Pricipal Component Analysis¶

In [58]:
# Obtain the principal components 
pca = PCA(n_components = 2)
principal_comp = pca.fit_transform(creditcard_df_scaled)

# Check data
principal_comp
Out[58]:
array([[-1.68222141, -1.07645699],
       [-1.13829443,  2.50646771],
       [ 0.96968784, -0.38350137],
       ...,
       [-0.92620549, -1.81079012],
       [-2.33655437, -0.65797402],
       [-0.55641948, -0.40045244]])
In [59]:
# Create a dataframe with the two components
pca_df = pd.DataFrame(data = principal_comp, columns =['pca1','pca2'])
pca_df.head()
Out[59]:
pca1 pca2
0 -1.682221 -1.076457
1 -1.138294 2.506468
2 0.969688 -0.383501
3 -0.873629 0.043154
4 -1.599435 -0.688584
In [60]:
# Concatenate the clusters labels to the dataframe
pca_df = pd.concat([pca_df, pd.DataFrame({'cluster':labels})], axis = 1)
pca_df.head()
Out[60]:
pca1 pca2 cluster
0 -1.682221 -1.076457 1
1 -1.138294 2.506468 3
2 0.969688 -0.383501 0
3 -0.873629 0.043154 1
4 -1.599435 -0.688584 1
In [64]:
# Visualize the clusters
plt.figure(figsize=(20,10))
ax = sns.scatterplot(x="pca1", y="pca2", alpha = 0.4, hue = "cluster", data = pca_df, palette =['orange','gray','yellow','blue'])
plt.show()

Conclusion¶

First Customers cluster (Transactors):

  • Those are customers who pay least amount of intrerest charges and careful with their money, Cluster with lowest balance (104 dollars) and cash advance (303 dollars), Percentage of full payment = 23%.

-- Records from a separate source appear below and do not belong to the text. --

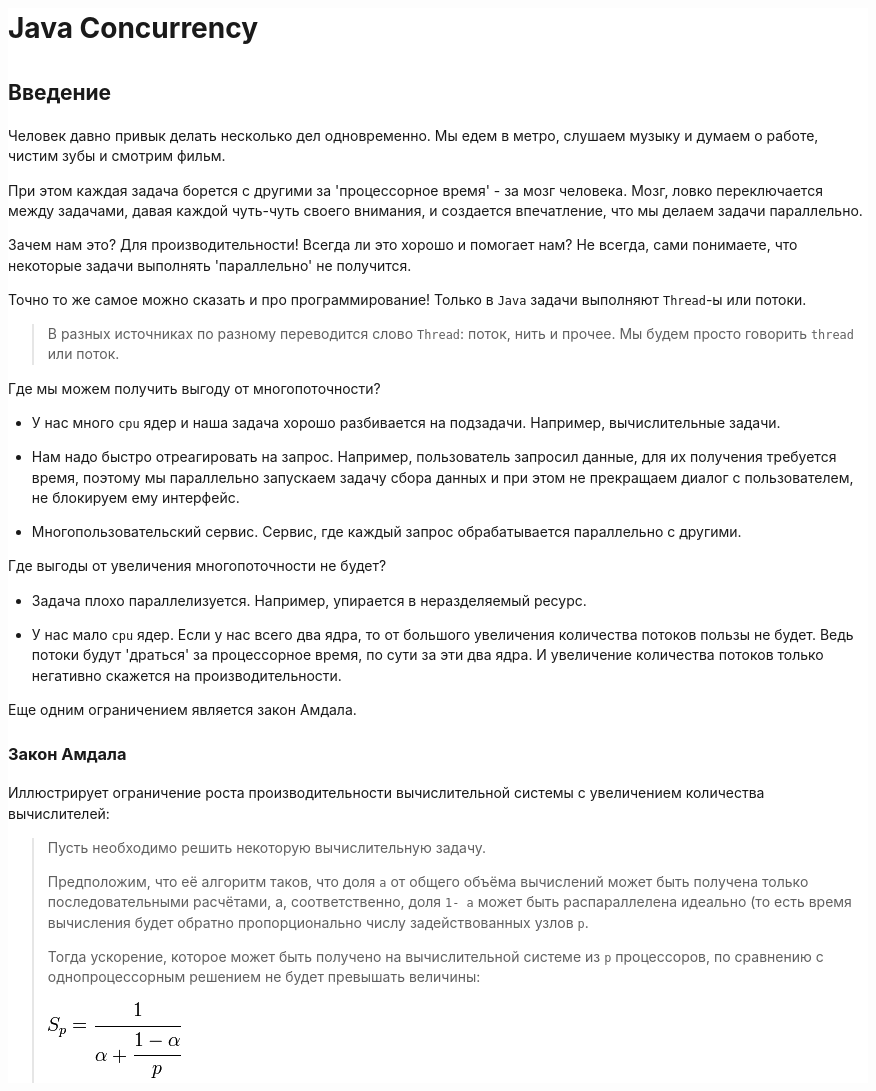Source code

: # Java Concurrency

## Введение

Человек давно привык делать несколько дел одновременно.
Мы едем в метро, слушаем музыку и думаем о работе, чистим зубы и смотрим фильм.

При этом каждая задача борется с другими за 'процессорное время' - за мозг человека.
Мозг, ловко переключается между задачами, давая каждой чуть-чуть своего внимания, и создается впечатление, что мы делаем задачи параллельно.

Зачем нам это? Для производительности!
Всегда ли это хорошо и помогает нам? Не всегда, сами понимаете, что некоторые задачи выполнять 'параллельно' не получится.

Точно то же самое можно сказать и про программирование!
Только в `Java` задачи выполняют `Thread`-ы или потоки.

> В разных источниках по разному переводится слово `Thread`: поток, нить и прочее.
> Мы будем просто говорить `thread` или поток.

Где мы можем получить выгоду от многопоточности?

* У нас много `cpu` ядер и наша задача хорошо разбивается на подзадачи.
    Например, вычислительные задачи.

* Нам надо быстро отреагировать на запрос.
    Например, пользователь запросил данные, для их получения требуется время, поэтому мы параллельно запускаем задачу сбора данных и при этом не прекращаем диалог с пользователем, не блокируем ему интерфейс.

* Многопользовательский сервис.
    Сервис, где каждый запрос обрабатывается параллельно с другими.

Где выгоды от увеличения многопоточности не будет?

* Задача плохо параллелизуется.
    Например, упирается в неразделяемый ресурс.

* У нас мало `cpu` ядер.
    Если у нас всего два ядра, то от большого увеличения количества потоков пользы не будет.
    Ведь потоки будут 'драться' за процессорное время, по сути за эти два ядра.
    И увеличение количества потоков только негативно скажется на производительности.

Еще одним ограничением является закон Амдала.

### Закон Амдала

Иллюстрирует ограничение роста производительности вычислительной системы с увеличением количества вычислителей:

> Пусть необходимо решить некоторую вычислительную задачу.
>
> Предположим, что её алгоритм таков, что доля `a` от общего объёма вычислений может быть получена только последовательными расчётами, а, соответственно, доля `1- a`  может быть распараллелена идеально (то есть время вычисления будет обратно пропорционально числу задействованных узлов `p`.
>
> Тогда ускорение, которое может быть получено на вычислительной системе из `p` процессоров, по сравнению с однопроцессорным решением не будет превышать величины:
>
> ![Amdahl's law](../../images/jcore/concurrency/intro/amdahl_law.png)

Second customers cluster (revolvers):

  • People who use credit card as a loan (most lucrative sector) with highest balance (5000 dollars) and cash advance (~5000 dollars), low purchase frequency, high cash advance frequency (0.5), high cash advance transactions (16) and low percentage of full payment (3%).

Third customer cluster (VIP/Prime):

  • People who have high credit limit 16,000 dollars and highest percentage of full payment, target for increase credit limit and increase spending habits.

Fourth customer cluster (low tenure):

  • These are customers with low tenure (7 years), low balance.